Tuesday, March 29, 2005

The Usual Hell-Fire Drama

I had several links minimized when I went to bed last night that I was going to post this morning under Jack Aubrey's words above, uttered when Stephen skids in at the last possible moment to make the boat in The Ionian Mission, but due to our own recent hell-fire drama with the computer, I've lost them all due to a necessitated reboot. Somehow looking through yesterday's history to retrieve them does not seem the least bit appealing. Suffice it to say that the people of North Carolina are, as usual, as crackpotty and dramatic as ever, and most of their antics had nothing to do with books, and anyway, Charlotte's own "dirty books" guy doesn't deserve any more attention, especially not after targeting an anthology a few years back that included E.M. Forster.

I'm trying desperately to catch up in Don Quixote. I've read through only chapter 27, and I ought to be through chapter 33 by this point. There's a shift that's taken place in the last few chapters away from the usual hell-fire drama that's gone on before, so the reading is more interesting now. I like the character Cardenio and the story he relates. Sandra's already mentioned how enjoyable the dialogue between Sancho and the Knight of the Sorrowful Face has become. Having to read twice as many chapters this week should not be a chore.

Diana writes about giving up tracking stats for Lent. I am still too new to blogging, too new to setting up a web counter and figuring out how to determine where my visitors are coming from to want to ignore that information, but I can see why its ultimate irrelevancy ought to be the goal at some point.

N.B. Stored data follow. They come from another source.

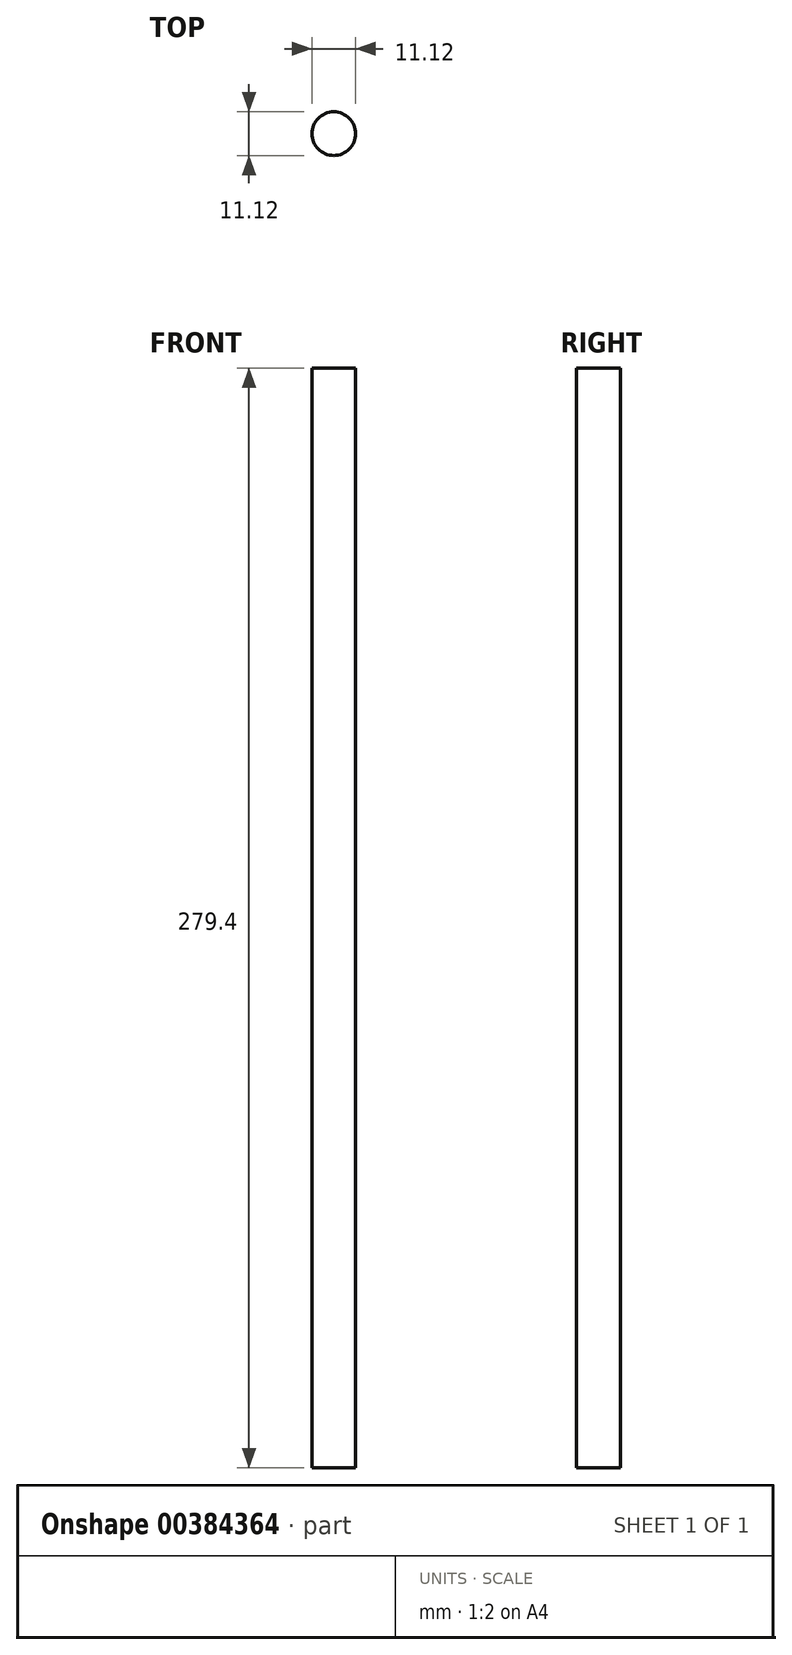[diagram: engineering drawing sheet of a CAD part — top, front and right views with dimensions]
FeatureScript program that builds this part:
annotation { "Feature Type Name" : "Feature", "Feature Type Description" : "" }
export const myFeature = defineFeature(function(context is Context, id is Id, definition is map)
    precondition{}
    {
        {
            var Q0;
            Q0=qCreatedBy(makeId("Top.planeOp"),FACE);
            var sketch = newSketch(context, id + "F0", { "sketchPlane" : qUnion([Q0])});
            skCircle(sketch, "E0", {"center": v(0, 0) * mm, "radius": 5.56 * mm});
            skSolve(sketch);
        }
        {
            var Q0;
            Q0 = qSketchRegion(id + "F0", true);
            extrude(context, id + "F1", {"entities" : qUnion([Q0]), "oppositeDirection" : true, "depth" : 279.4 * mm, "offsetDistance" : 25.4 * mm});
        }
    });
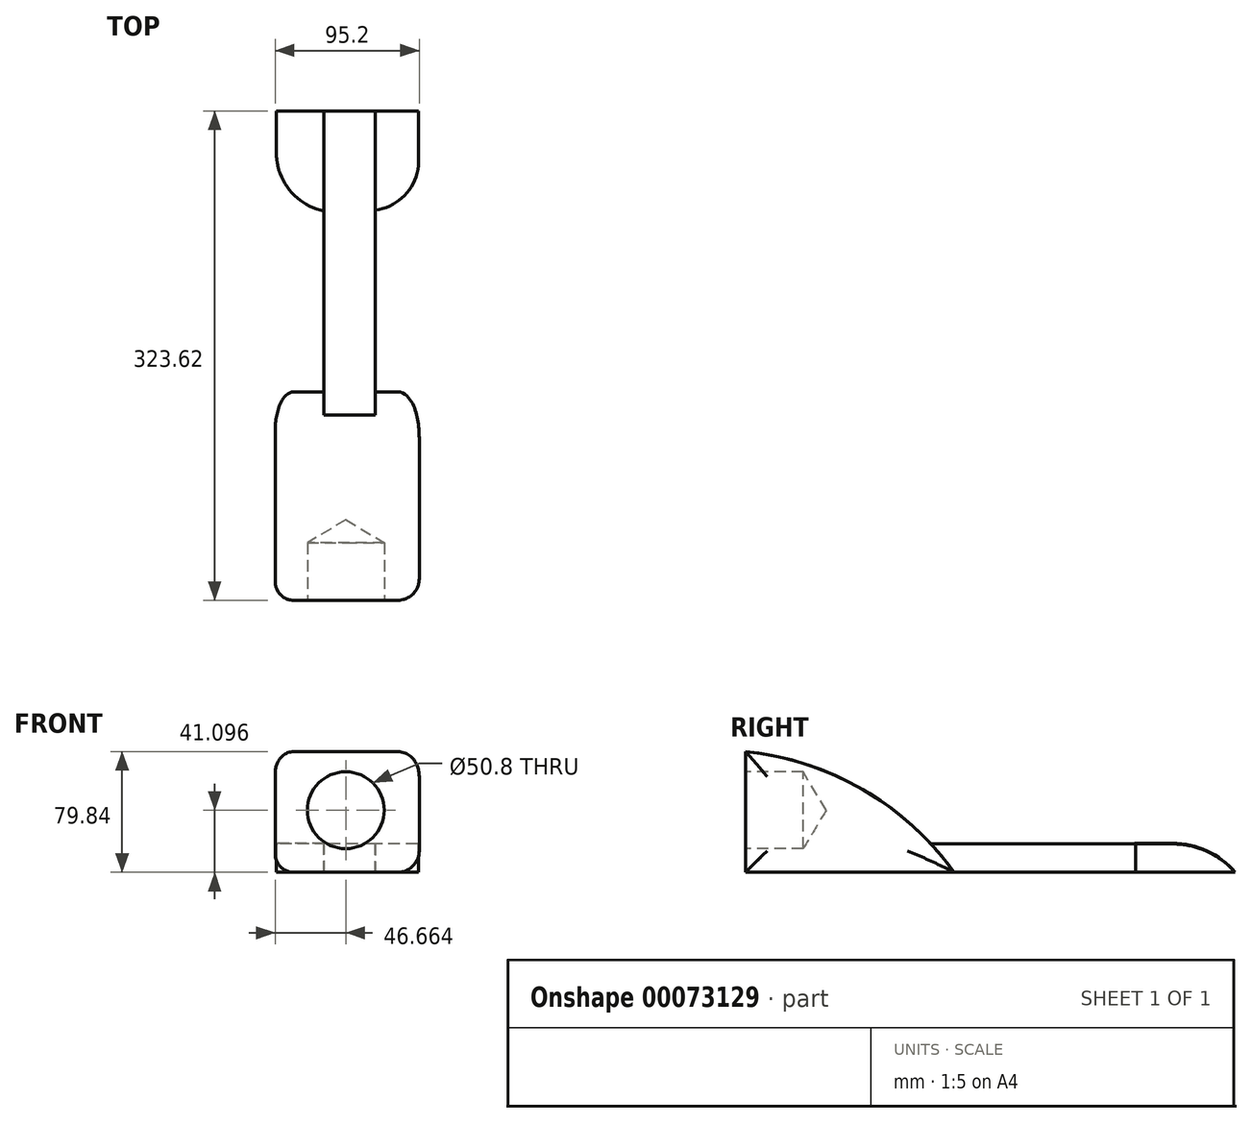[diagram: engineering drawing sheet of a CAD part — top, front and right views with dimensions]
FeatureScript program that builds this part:
annotation { "Feature Type Name" : "Feature", "Feature Type Description" : "" }
export const myFeature = defineFeature(function(context is Context, id is Id, definition is map)
    precondition{}
    {
        {
            var Q0;
            Q0=qCreatedBy(makeId("Right.planeOp"),FACE);
            var sketch = newSketch(context, id + "F0", { "sketchPlane" : qUnion([Q0])});
            skLineSegment(sketch, "E0.bottom", {"start": v(-75.3, 18.72) * mm, "end": v(185.8, 18.72) * mm});
            skLineSegment(sketch, "E0.top", {"start": v(-75.3, 0) * mm, "end": v(185.8, 0) * mm});
            skLineSegment(sketch, "E0.left", {"start": v(-75.3, 18.72) * mm, "end": v(-75.3, 0) * mm});
            skLineSegment(sketch, "E0.right", {"start": v(185.8, 18.72) * mm, "end": v(185.8, 0) * mm});
            skSolve(sketch);
        }
        {
            var Q0;
            Q0=makeQuery(id+"F0.imprint","IMPRINT",FACE,{"disambiguationData":[TD([[makeQuery(id+"F0.imprint","IMPRINT",EDGE,{"derivedFrom":sQuery(id+"F0.wireOp",EDGE,"E0.bottom")}),-1.0]])]});
            extrude(context, id + "F1", {"entities" : qUnion([Q0]), "depth" : 33.95 * mm});
        }
        {
            var Q0;
            Q0=makeQuery(id+"F1.opExtrude","SWEPT_FACE",FACE,{"disambiguationData":[OSD([sQuery(id+"F0.wireOp",EDGE,"E0.top")])]});
            var sketch = newSketch(context, id + "F2", { "sketchPlane" : qUnion([Q0])});
            skLineSegment(sketch, "E1", {"start": v(0, -185.8) * mm, "end": v(-31.42, -185.8) * mm});
            skLineSegment(sketch, "E2", {"start": v(-31.42, -185.8) * mm, "end": v(-31.42, -158.37) * mm});
            skArc(sketch, "E3", {"start": v(-31.42, -158.37) * mm, "mid": v(-22.58, -133.4) * mm, "end": v(0, -119.53) * mm});
            skLineSegment(sketch, "E4", {"start": v(0, -119.53) * mm, "end": v(0, -185.8) * mm});
            skSolve(sketch);
        }
        {
            var Q0;
            Q0=makeQuery(id+"F2.imprint","IMPRINT",FACE,{"disambiguationData":[TD([[makeQuery(id+"F2.imprint","IMPRINT",EDGE,{"derivedFrom":sQuery(id+"F2.wireOp",EDGE,"E1")}),-1.0]])]});
            extrude(context, id + "F3", {"entities" : qUnion([Q0]), "oppositeDirection" : true, "depth" : 19.3 * mm});
        }
        {
            var Q0;
            Q0=makeQuery(id+"F1.opExtrude","SWEPT_FACE",FACE,{"disambiguationData":[OSD([sQuery(id+"F0.wireOp",EDGE,"E0.top")])]});
            var sketch = newSketch(context, id + "F4", { "sketchPlane" : qUnion([Q0])});
            skLineSegment(sketch, "E5", {"start": v(33.95, -185.8) * mm, "end": v(62.69, -185.8) * mm});
            skLineSegment(sketch, "E6", {"start": v(62.69, -185.8) * mm, "end": v(62.69, -152.87) * mm});
            skArc(sketch, "E7", {"start": v(62.69, -152.87) * mm, "mid": v(54.48, -131.1) * mm, "end": v(33.95, -120.18) * mm});
            skSolve(sketch);
        }
        {
            var Q0;
            {var subQ0=sQuery(id+"F4.wireOp",EDGE,"E5");Q0=makeQuery(id+"F4.imprint","IMPRINT",FACE,{"disambiguationData":[TD([[makeQuery(id+"F4.imprint","IMPRINT",EDGE,{"derivedFrom":subQ0}),1.0]])]});}
            extrude(context, id + "F5", {"entities" : qUnion([Q0]), "oppositeDirection" : true, "depth" : 18.76 * mm});
        }
        {
            var Q0;
            Q0=qCreatedBy(makeId("Front.planeOp"),FACE);
            var sketch = newSketch(context, id + "F6", { "sketchPlane" : qUnion([Q0])});
            skLineSegment(sketch, "E8.bottom", {"start": v(-32.17, 80.82) * mm, "end": v(63.03, 80.82) * mm});
            skLineSegment(sketch, "E8.top", {"start": v(-32.17, 0) * mm, "end": v(63.03, 0) * mm});
            skLineSegment(sketch, "E8.left", {"start": v(-32.17, 80.82) * mm, "end": v(-32.17, 0) * mm});
            skLineSegment(sketch, "E8.right", {"start": v(63.03, 80.82) * mm, "end": v(63.03, 0) * mm});
            skSolve(sketch);
        }
        {
            var Q0;
            Q0=makeQuery(id+"F6.imprint","IMPRINT",FACE,{"disambiguationData":[TD([[makeQuery(id+"F6.imprint","IMPRINT",EDGE,{"derivedFrom":sQuery(id+"F6.wireOp",EDGE,"E8.bottom")}),-1.0]])]});
            extrude(context, id + "F7", {"entities" : qUnion([Q0]), "operationType" : NewBodyOperationType.ADD, "depth" : 137.83 * mm});
        }
        {
            var Q0;
            Q0=makeQuery(id+"F7.opExtrude","CAP_EDGE",EDGE,{"disambiguationData":[OSD([sQuery(id+"F6.wireOp",EDGE,"E8.bottom")])],"isStart":true});
            fillet(context, id + "F8", {"entities" : qUnion([Q0]), "radius" : 193.42 * mm, "tangentPropagation" : true, "allowEdgeOverflow" : false});
        }
        {
            var Q0;
            Q0=makeQuery(id+"F7.opExtrude","SWEPT_FACE",FACE,{"disambiguationData":[OSD([sQuery(id+"F6.wireOp",EDGE,"E8.right")])]});
            fillet(context, id + "F9", {"entities" : qUnion([Q0]), "radius" : 14.23 * mm, "tangentPropagation" : true, "allowEdgeOverflow" : false});
        }
        {
            var Q0;
            Q0=makeQuery(id+"F7.opExtrude","SWEPT_FACE",FACE,{"disambiguationData":[OSD([sQuery(id+"F6.wireOp",EDGE,"E8.left")])]});
            fillet(context, id + "F10", {"entities" : qUnion([Q0]), "radius" : 12.35 * mm, "tangentPropagation" : true, "allowEdgeOverflow" : false});
        }
        {
            var Q0;
            Q0=makeQuery(id+"F7.opExtrude","CAP_FACE",FACE,{"disambiguationData":[OSD([sQuery(id+"F6.wireOp",EDGE,"E8.bottom"),sQuery(id+"F6.wireOp",EDGE,"E8.top"),sQuery(id+"F6.wireOp",EDGE,"E8.left"),sQuery(id+"F6.wireOp",EDGE,"E8.right")])],"isStart":false});
            var sketch = newSketch(context, id + "F11", { "sketchPlane" : qUnion([Q0])});
            skCircle(sketch, "E9", {"center": v(14.5, 41.1) * mm, "radius": 23.77 * mm});
            skPoint(sketch, "E9.centerSnap0", {"position": v(14.5, 0) * mm});
            skSolve(sketch);
        }
        {
            var Q0;
            Q0=sQuery(id+"F11.wireOp",VERTEX,"E9.center");
            var Q1;
            Q1=makeQuery(id+"F1.opExtrude","SWEPT_BODY",BODY,{"disambiguationData":[OSD([sQuery(id+"F0.wireOp",EDGE,"E0.bottom"),sQuery(id+"F0.wireOp",EDGE,"E0.top"),sQuery(id+"F0.wireOp",EDGE,"E0.left"),sQuery(id+"F0.wireOp",EDGE,"E0.right")])]});
            hole(context, id + "F12", {"style" : HoleStyle.SIMPLE, "holeDiameter" : 50.8 * mm, "endStyle" : HoleEndStyle.BLIND, "holeDepth" : 38.1 * mm, "locations" : qUnion([Q0]), "scope" : qUnion([Q1])});
        }
        {
            var Q0;
            Q0=makeQuery(id+"F1.opExtrude","SWEPT_EDGE",EDGE,{"disambiguationData":[OSD([sQuery(id+"F0.wireOp",EDGE,"E0.bottom"),sQuery(id+"F0.wireOp",EDGE,"E0.right")])]});
            var Q1;
            Q1=makeQuery(id+"F3.opExtrude","CAP_EDGE",EDGE,{"disambiguationData":[OSD([sQuery(id+"F2.wireOp",EDGE,"E1")])],"isStart":false});
            fillet(context, id + "F13", {"entities" : qUnion([Q0, Q1]), "radius" : 54.1 * mm, "tangentPropagation" : true, "allowEdgeOverflow" : false});
        }
        {
            var Q0;
            Q0=makeQuery(id+"F5.opExtrude","CAP_EDGE",EDGE,{"disambiguationData":[OSD([sQuery(id+"F4.wireOp",EDGE,"E5")])],"isStart":false});
            fillet(context, id + "F14", {"entities" : qUnion([Q0]), "radius" : 54.48 * mm, "tangentPropagation" : true, "allowEdgeOverflow" : false});
        }
    });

Right now there's too much pleasure to be had in recognizing returning visitors' IP addresses and in getting a bead on what instructors somewhere must be assigning to their classes--I get a lot of hits from people looking for information on Doris Betts' "The Ugliest Pilgrim," Tobias Wolff's "The Rich Brother," and Guy Vanderhaeghe's "Cages." In fact, I read "Cages" Sunday night simply because of the number of people who've searched for it here.